'''

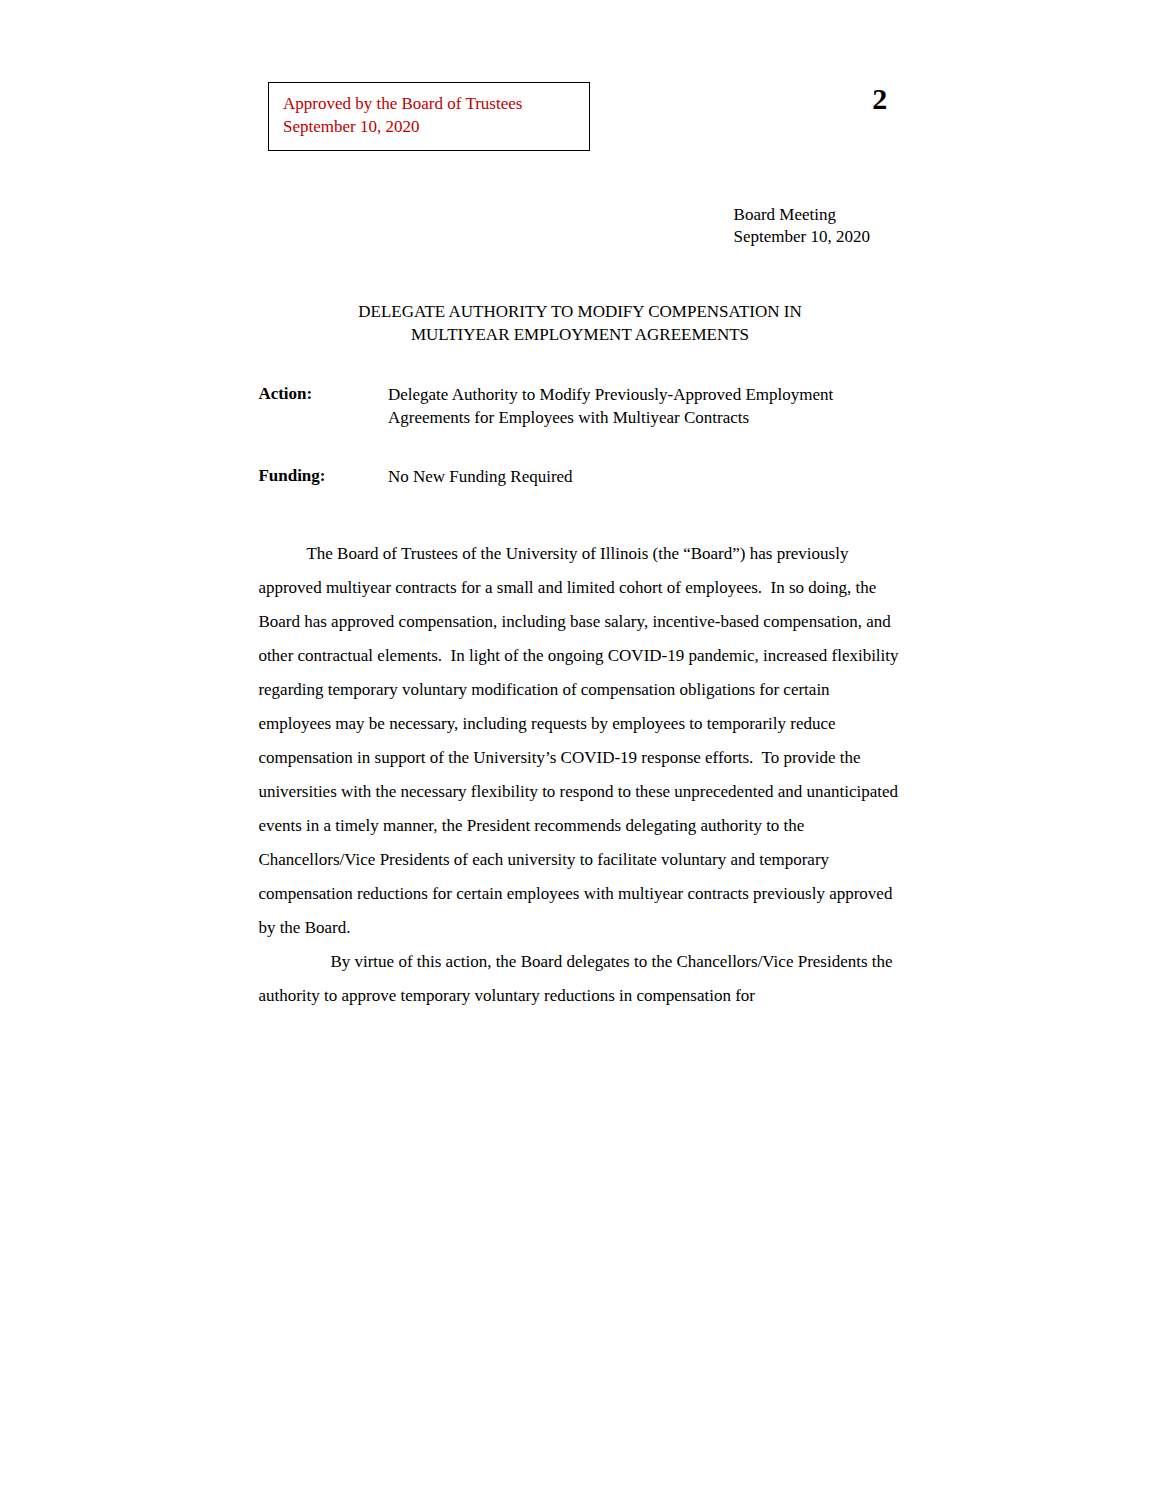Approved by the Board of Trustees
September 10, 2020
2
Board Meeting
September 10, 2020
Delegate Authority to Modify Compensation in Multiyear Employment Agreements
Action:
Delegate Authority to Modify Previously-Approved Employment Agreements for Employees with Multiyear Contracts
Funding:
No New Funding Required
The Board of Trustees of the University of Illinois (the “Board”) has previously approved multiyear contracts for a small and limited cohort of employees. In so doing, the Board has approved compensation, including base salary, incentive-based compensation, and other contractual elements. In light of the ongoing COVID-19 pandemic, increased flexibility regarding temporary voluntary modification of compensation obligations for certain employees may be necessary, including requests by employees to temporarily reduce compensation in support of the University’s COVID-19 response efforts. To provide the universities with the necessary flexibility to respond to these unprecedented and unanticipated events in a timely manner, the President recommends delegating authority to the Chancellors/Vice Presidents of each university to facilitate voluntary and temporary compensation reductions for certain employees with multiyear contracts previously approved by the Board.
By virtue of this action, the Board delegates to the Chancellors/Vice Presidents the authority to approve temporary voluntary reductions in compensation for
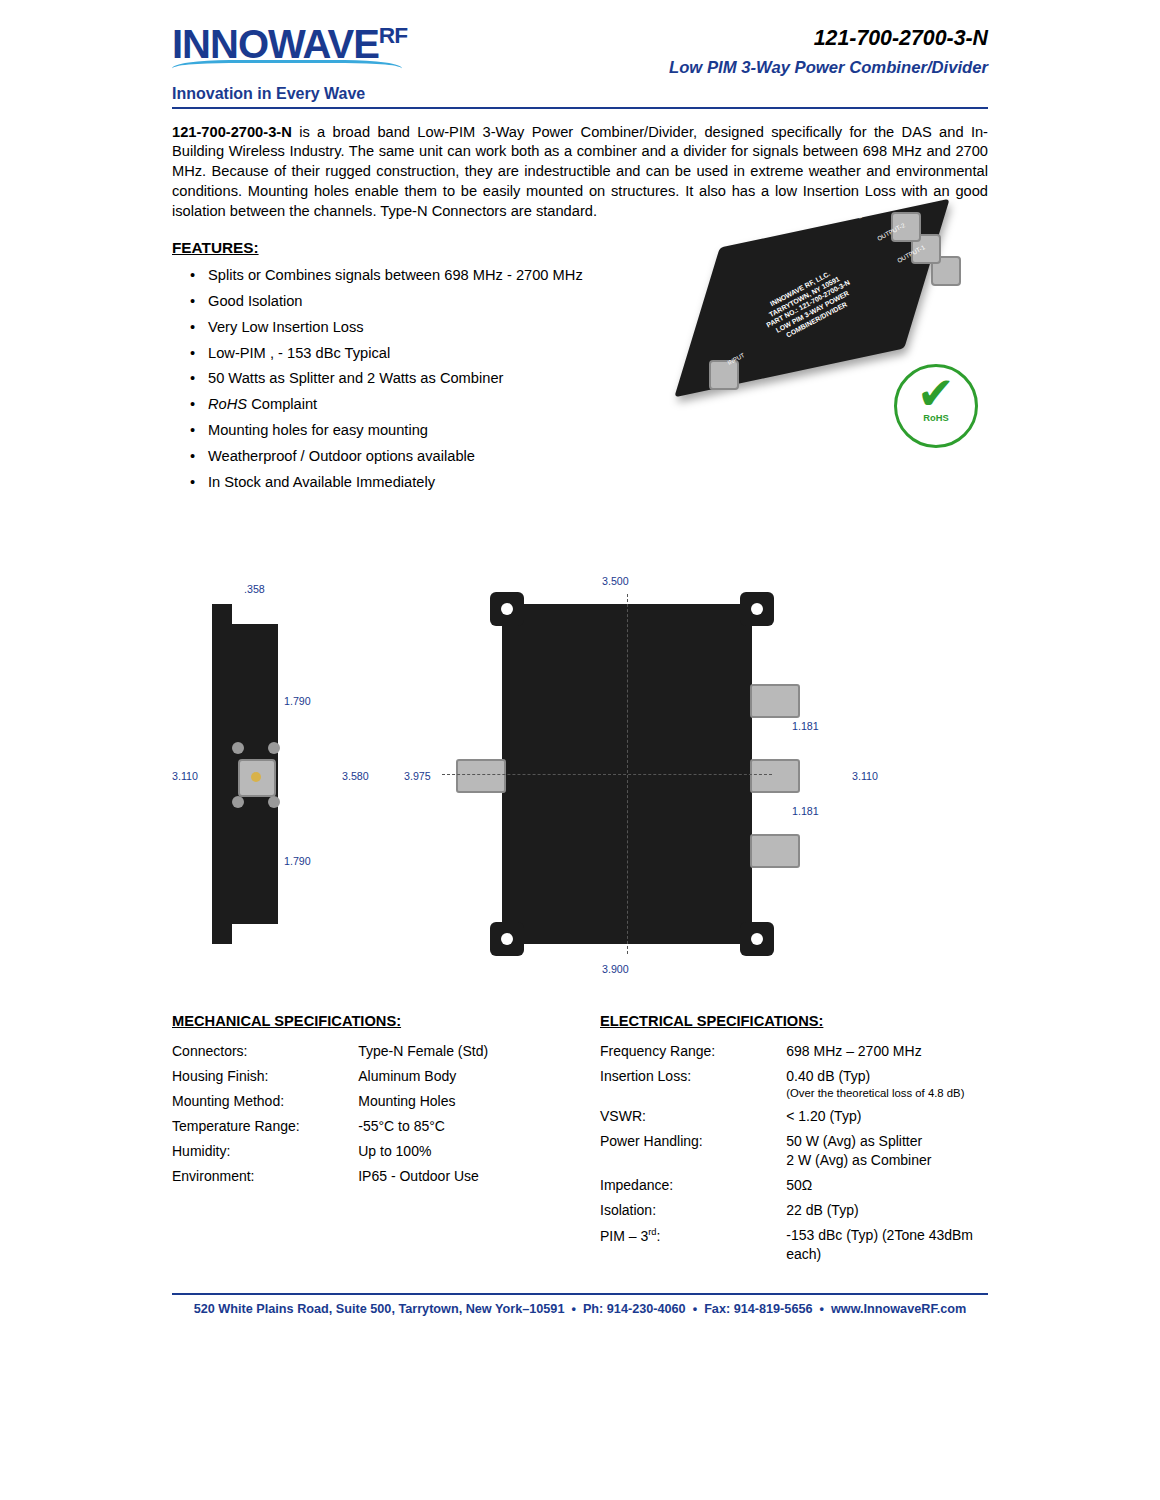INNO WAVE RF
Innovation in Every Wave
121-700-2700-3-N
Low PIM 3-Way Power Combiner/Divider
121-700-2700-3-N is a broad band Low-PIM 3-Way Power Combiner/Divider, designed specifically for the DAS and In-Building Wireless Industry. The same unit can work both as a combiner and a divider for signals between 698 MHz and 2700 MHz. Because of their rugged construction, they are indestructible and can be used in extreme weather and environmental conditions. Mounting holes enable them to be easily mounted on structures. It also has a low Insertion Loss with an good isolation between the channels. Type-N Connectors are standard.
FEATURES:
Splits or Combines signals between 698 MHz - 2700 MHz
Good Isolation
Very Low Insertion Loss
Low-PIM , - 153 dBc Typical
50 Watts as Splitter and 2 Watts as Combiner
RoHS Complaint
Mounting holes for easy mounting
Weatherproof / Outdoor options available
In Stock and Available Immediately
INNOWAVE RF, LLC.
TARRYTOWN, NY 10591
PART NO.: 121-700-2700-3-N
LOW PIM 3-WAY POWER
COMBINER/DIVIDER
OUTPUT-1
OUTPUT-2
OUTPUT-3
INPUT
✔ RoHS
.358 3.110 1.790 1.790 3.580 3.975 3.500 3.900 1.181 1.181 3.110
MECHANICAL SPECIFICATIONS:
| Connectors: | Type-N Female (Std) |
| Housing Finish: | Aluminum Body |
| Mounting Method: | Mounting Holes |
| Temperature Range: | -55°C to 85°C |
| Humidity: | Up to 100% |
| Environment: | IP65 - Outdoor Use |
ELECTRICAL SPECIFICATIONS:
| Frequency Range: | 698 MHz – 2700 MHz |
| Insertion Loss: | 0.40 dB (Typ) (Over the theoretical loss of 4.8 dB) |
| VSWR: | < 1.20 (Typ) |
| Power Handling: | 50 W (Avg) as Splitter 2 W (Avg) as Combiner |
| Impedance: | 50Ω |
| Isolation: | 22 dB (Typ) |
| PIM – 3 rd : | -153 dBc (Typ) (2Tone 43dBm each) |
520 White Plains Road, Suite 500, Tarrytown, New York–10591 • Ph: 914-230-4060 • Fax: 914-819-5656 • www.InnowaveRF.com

'''

**Your objective**
The copy should match the records above exactly, except that pictures are dropped.

**Reply to the exercise**
Approved by the Board of Trustees
September 10, 2020
2
Board Meeting
September 10, 2020
Delegate Authority to Modify Compensation in Multiyear Employment Agreements
Action:
Delegate Authority to Modify Previously-Approved Employment Agreements for Employees with Multiyear Contracts
Funding:
No New Funding Required
The Board of Trustees of the University of Illinois (the “Board”) has previously approved multiyear contracts for a small and limited cohort of employees. In so doing, the Board has approved compensation, including base salary, incentive-based compensation, and other contractual elements. In light of the ongoing COVID-19 pandemic, increased flexibility regarding temporary voluntary modification of compensation obligations for certain employees may be necessary, including requests by employees to temporarily reduce compensation in support of the University’s COVID-19 response efforts. To provide the universities with the necessary flexibility to respond to these unprecedented and unanticipated events in a timely manner, the President recommends delegating authority to the Chancellors/Vice Presidents of each university to facilitate voluntary and temporary compensation reductions for certain employees with multiyear contracts previously approved by the Board.
By virtue of this action, the Board delegates to the Chancellors/Vice Presidents the authority to approve temporary voluntary reductions in compensation for
INNO WAVE RF
Innovation in Every Wave
121-700-2700-3-N
Low PIM 3-Way Power Combiner/Divider
121-700-2700-3-N is a broad band Low-PIM 3-Way Power Combiner/Divider, designed specifically for the DAS and In-Building Wireless Industry. The same unit can work both as a combiner and a divider for signals between 698 MHz and 2700 MHz. Because of their rugged construction, they are indestructible and can be used in extreme weather and environmental conditions. Mounting holes enable them to be easily mounted on structures. It also has a low Insertion Loss with an good isolation between the channels. Type-N Connectors are standard.
FEATURES:
Splits or Combines signals between 698 MHz - 2700 MHz
Good Isolation
Very Low Insertion Loss
Low-PIM , - 153 dBc Typical
50 Watts as Splitter and 2 Watts as Combiner
RoHS Complaint
Mounting holes for easy mounting
Weatherproof / Outdoor options available
In Stock and Available Immediately
INNOWAVE RF, LLC.
TARRYTOWN, NY 10591
PART NO.: 121-700-2700-3-N
LOW PIM 3-WAY POWER
COMBINER/DIVIDER
OUTPUT-1
OUTPUT-2
OUTPUT-3
INPUT
✔ RoHS
.358 3.110 1.790 1.790 3.580 3.975 3.500 3.900 1.181 1.181 3.110
MECHANICAL SPECIFICATIONS:
| Connectors: | Type-N Female (Std) |
| Housing Finish: | Aluminum Body |
| Mounting Method: | Mounting Holes |
| Temperature Range: | -55°C to 85°C |
| Humidity: | Up to 100% |
| Environment: | IP65 - Outdoor Use |
ELECTRICAL SPECIFICATIONS:
| Frequency Range: | 698 MHz – 2700 MHz |
| Insertion Loss: | 0.40 dB (Typ) (Over the theoretical loss of 4.8 dB) |
| VSWR: | < 1.20 (Typ) |
| Power Handling: | 50 W (Avg) as Splitter 2 W (Avg) as Combiner |
| Impedance: | 50Ω |
| Isolation: | 22 dB (Typ) |
| PIM – 3 rd : | -153 dBc (Typ) (2Tone 43dBm each) |
520 White Plains Road, Suite 500, Tarrytown, New York–10591 • Ph: 914-230-4060 • Fax: 914-819-5656 • www.InnowaveRF.com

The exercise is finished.